Please output the data exactly, minus pictures.

• Data extracts
*** Block opens ***

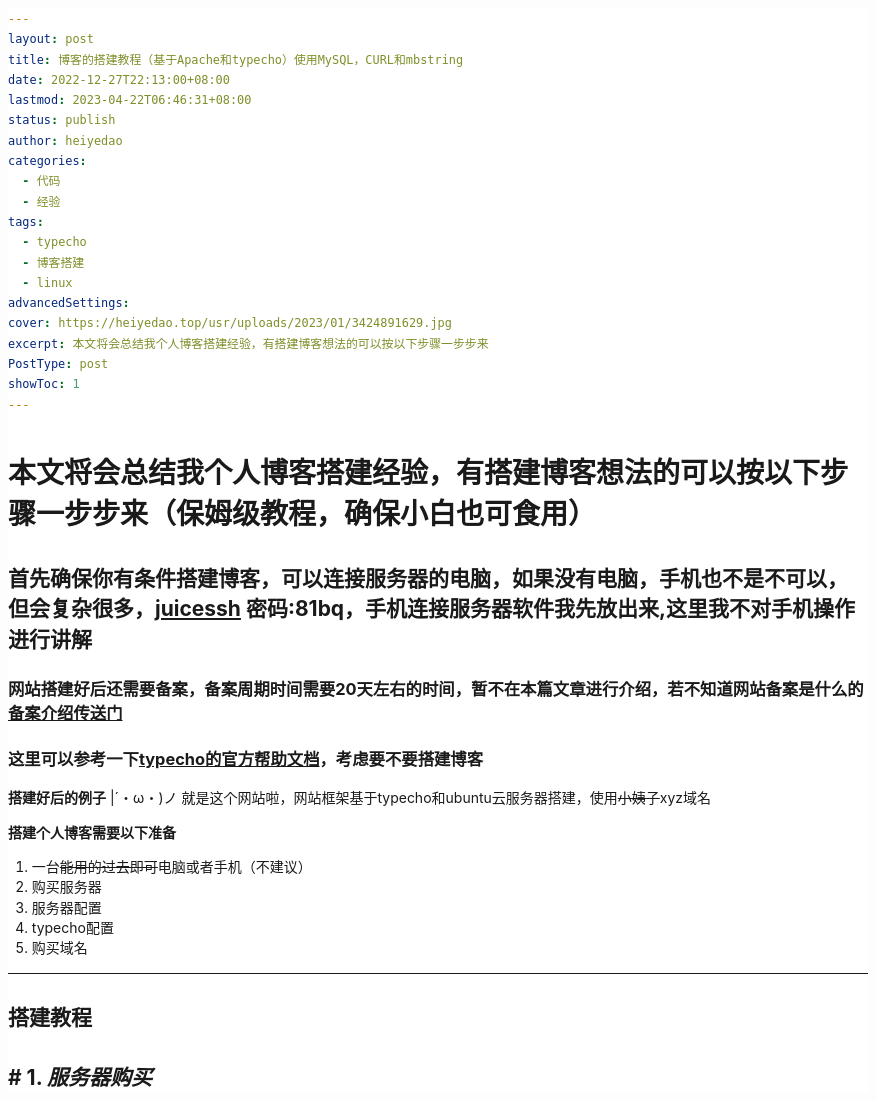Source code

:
 ```yaml
---
layout: post
title: 博客的搭建教程（基于Apache和typecho）使用MySQL，CURL和mbstring
date: 2022-12-27T22:13:00+08:00
lastmod: 2023-04-22T06:46:31+08:00
status: publish
author: heiyedao
categories: 
  - 代码
  - 经验
tags: 
  - typecho
  - 博客搭建
  - linux
advancedSettings: 
cover: https://heiyedao.top/usr/uploads/2023/01/3424891629.jpg
excerpt: 本文将会总结我个人博客搭建经验，有搭建博客想法的可以按以下步骤一步步来
PostType: post
showToc: 1
---
```


# 本文将会总结我个人博客搭建经验，有搭建博客想法的可以按以下步骤一步步来（保姆级教程，确保小白也可食用）

## 首先确保你有条件搭建博客，可以连接服务器的电脑，如果没有电脑，手机也不是不可以，但会复杂很多，[juicessh][1]  密码:81bq，手机连接服务器软件我先放出来,这里我不对手机操作进行讲解

### 网站搭建好后还需要备案，备案周期时间需要20天左右的时间，暂不在本篇文章进行介绍，若不知道网站备案是什么的[备案介绍传送门][2]

### 这里可以参考一下[typecho的官方帮助文档][3]，考虑要不要搭建博客

**搭建好后的例子** |´・ω・)ノ
就是这个网站啦，网站框架基于typecho和ubuntu云服务器搭建，使用~~小姨子~~xyz域名

**搭建个人博客需要以下准备**
1. 一台~~能用的过去即可~~电脑或者手机（不建议）
2. 购买服务器
3. 服务器配置
4. typecho配置
5. 购买域名

----------

## 搭建教程

## # 1. *服务器购买*


[1]: https://heiyedao.lanzouw.com/iRmv20dxsidg
[2]: https://help.aliyun.com/knowledge_detail/36907.html
[3]: http://docs.typecho.org/install
[4]: https://activity.huaweicloud.com/
[5]: https://www.aliyun.com/
[6]: https://activity.huaweicloud.com/
[7]: https://www.xshell.com/zh/free-for-home-school/
[8]: https://img.imgdd.com/037bceb4-99c4-420e-b1bf-99bc88f6cb06.png
[9]: https://img.imgdd.com/03ef86d3-4f94-4e86-b82d-f38f6017fd17.png
[10]: https://img.imgdd.com/68f7e41f-aaa6-4d33-b043-bde1787f7e02.png
[11]: https://img.imgdd.com/75e9f2cb-0958-44fc-af33-8ee3193d2ae5.png
[12]: https://img.imgdd.com/abb978e6-2487-4515-94ef-6c0e2c1997c5.png
[13]: https://img.imgdd.com/00b31033-5ca8-4c17-b4d4-ab9615e210e7.png
[14]: https://img.imgdd.com/813a8c3a-c83c-471e-84f9-4904543f5dd9.png
[15]: https://img.imgdd.com/c9c3a889-416b-4121-88cb-71877a65e4ce.png
[16]: https://img.imgdd.com/1f493ddf-b53d-477f-95cb-3766a53f6d20.png
[17]: https://blog.csdn.net/lllliulin/article/details/51526569
[18]: https://img.imgdd.com/3489f9b6-d4f3-47b0-b882-e8b41caf2b48.png
[19]: https://img.imgdd.com/74ab0f41-ce6a-4569-99dc-6fbc28d46729.png
[20]: http://typecho.org/download
[21]: https://heiyedao.lanzouw.com/iDZb60jj4ihi
[22]: https://img.imgdd.com/1a078b26-42a7-492a-add3-cc11a715b8ee.png
[23]: https://img.imgdd.com/c3cea100-61ec-46c4-8745-54748841acf9.png
[24]: https://img.imgdd.com/1ed4e746-ea9c-4f39-9e2a-ceeedacfb257.png
[25]: https://img.imgdd.com/78ba0a65-6db2-4f81-acc6-6c37e4e2368e.png
[26]: https://img.imgdd.com/ba65c87b-e543-4059-9266-b60dbca8e5be.png
[27]: https://img.imgdd.com/6fb18d47-a808-4438-a4d1-0564a56832e7.png
[28]: https://img.imgdd.com/aba9fa46-6986-44df-a353-e865a1470665.webp
[29]: https://img.imgdd.com/516ba15d-8984-4578-b8c7-250d490e6869.png
[30]: https://typecho.me/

*** Block closes ***

• Result below
Source code

:
 ```yaml
---
layout: post
title: 博客的搭建教程（基于Apache和typecho）使用MySQL，CURL和mbstring
date: 2022-12-27T22:13:00+08:00
lastmod: 2023-04-22T06:46:31+08:00
status: publish
author: heiyedao
categories: 
  - 代码
  - 经验
tags: 
  - typecho
  - 博客搭建
  - linux
advancedSettings: 
cover: https://heiyedao.top/usr/uploads/2023/01/3424891629.jpg
excerpt: 本文将会总结我个人博客搭建经验，有搭建博客想法的可以按以下步骤一步步来
PostType: post
showToc: 1
---
```


# 本文将会总结我个人博客搭建经验，有搭建博客想法的可以按以下步骤一步步来（保姆级教程，确保小白也可食用）

## 首先确保你有条件搭建博客，可以连接服务器的电脑，如果没有电脑，手机也不是不可以，但会复杂很多，[juicessh][1]  密码:81bq，手机连接服务器软件我先放出来,这里我不对手机操作进行讲解

### 网站搭建好后还需要备案，备案周期时间需要20天左右的时间，暂不在本篇文章进行介绍，若不知道网站备案是什么的[备案介绍传送门][2]

### 这里可以参考一下[typecho的官方帮助文档][3]，考虑要不要搭建博客

**搭建好后的例子** |´・ω・)ノ
就是这个网站啦，网站框架基于typecho和ubuntu云服务器搭建，使用~~小姨子~~xyz域名

**搭建个人博客需要以下准备**
1. 一台~~能用的过去即可~~电脑或者手机（不建议）
2. 购买服务器
3. 服务器配置
4. typecho配置
5. 购买域名

----------

## 搭建教程

## # 1. *服务器购买*


[1]: https://heiyedao.lanzouw.com/iRmv20dxsidg
[2]: https://help.aliyun.com/knowledge_detail/36907.html
[3]: http://docs.typecho.org/install
[4]: https://activity.huaweicloud.com/
[5]: https://www.aliyun.com/
[6]: https://activity.huaweicloud.com/
[7]: https://www.xshell.com/zh/free-for-home-school/
[8]: https://img.imgdd.com/037bceb4-99c4-420e-b1bf-99bc88f6cb06.png
[9]: https://img.imgdd.com/03ef86d3-4f94-4e86-b82d-f38f6017fd17.png
[10]: https://img.imgdd.com/68f7e41f-aaa6-4d33-b043-bde1787f7e02.png
[11]: https://img.imgdd.com/75e9f2cb-0958-44fc-af33-8ee3193d2ae5.png
[12]: https://img.imgdd.com/abb978e6-2487-4515-94ef-6c0e2c1997c5.png
[13]: https://img.imgdd.com/00b31033-5ca8-4c17-b4d4-ab9615e210e7.png
[14]: https://img.imgdd.com/813a8c3a-c83c-471e-84f9-4904543f5dd9.png
[15]: https://img.imgdd.com/c9c3a889-416b-4121-88cb-71877a65e4ce.png
[16]: https://img.imgdd.com/1f493ddf-b53d-477f-95cb-3766a53f6d20.png
[17]: https://blog.csdn.net/lllliulin/article/details/51526569
[18]: https://img.imgdd.com/3489f9b6-d4f3-47b0-b882-e8b41caf2b48.png
[19]: https://img.imgdd.com/74ab0f41-ce6a-4569-99dc-6fbc28d46729.png
[20]: http://typecho.org/download
[21]: https://heiyedao.lanzouw.com/iDZb60jj4ihi
[22]: https://img.imgdd.com/1a078b26-42a7-492a-add3-cc11a715b8ee.png
[23]: https://img.imgdd.com/c3cea100-61ec-46c4-8745-54748841acf9.png
[24]: https://img.imgdd.com/1ed4e746-ea9c-4f39-9e2a-ceeedacfb257.png
[25]: https://img.imgdd.com/78ba0a65-6db2-4f81-acc6-6c37e4e2368e.png
[26]: https://img.imgdd.com/ba65c87b-e543-4059-9266-b60dbca8e5be.png
[27]: https://img.imgdd.com/6fb18d47-a808-4438-a4d1-0564a56832e7.png
[28]: https://img.imgdd.com/aba9fa46-6986-44df-a353-e865a1470665.webp
[29]: https://img.imgdd.com/516ba15d-8984-4578-b8c7-250d490e6869.png
[30]: https://typecho.me/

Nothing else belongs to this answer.